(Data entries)
[Start of Attachment]

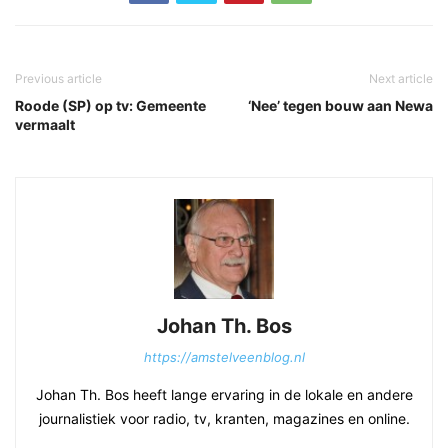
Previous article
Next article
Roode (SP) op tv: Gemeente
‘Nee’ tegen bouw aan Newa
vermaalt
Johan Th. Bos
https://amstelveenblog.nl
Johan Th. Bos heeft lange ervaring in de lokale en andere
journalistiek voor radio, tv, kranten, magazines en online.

[End of Attachment]
[Start of Attachment]

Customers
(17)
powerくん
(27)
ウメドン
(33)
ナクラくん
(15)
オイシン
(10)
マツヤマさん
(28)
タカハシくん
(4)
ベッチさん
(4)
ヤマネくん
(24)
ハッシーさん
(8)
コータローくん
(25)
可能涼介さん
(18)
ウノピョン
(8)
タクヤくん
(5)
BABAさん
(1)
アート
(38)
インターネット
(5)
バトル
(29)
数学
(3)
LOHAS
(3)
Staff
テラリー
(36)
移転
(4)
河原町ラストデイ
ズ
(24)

[End of Attachment]

• [What you are asked to do]: All that belongs in your answer is the stretch of entries above from the line with "Previous article" through the line with "journalistiek voor radio, tv, kranten, magazines", printed exactly.

• [Answer to the problem]:
Previous article
Next article
Roode (SP) op tv: Gemeente
‘Nee’ tegen bouw aan Newa
vermaalt
Johan Th. Bos
https://amstelveenblog.nl
Johan Th. Bos heeft lange ervaring in de lokale en andere
journalistiek voor radio, tv, kranten, magazines en online.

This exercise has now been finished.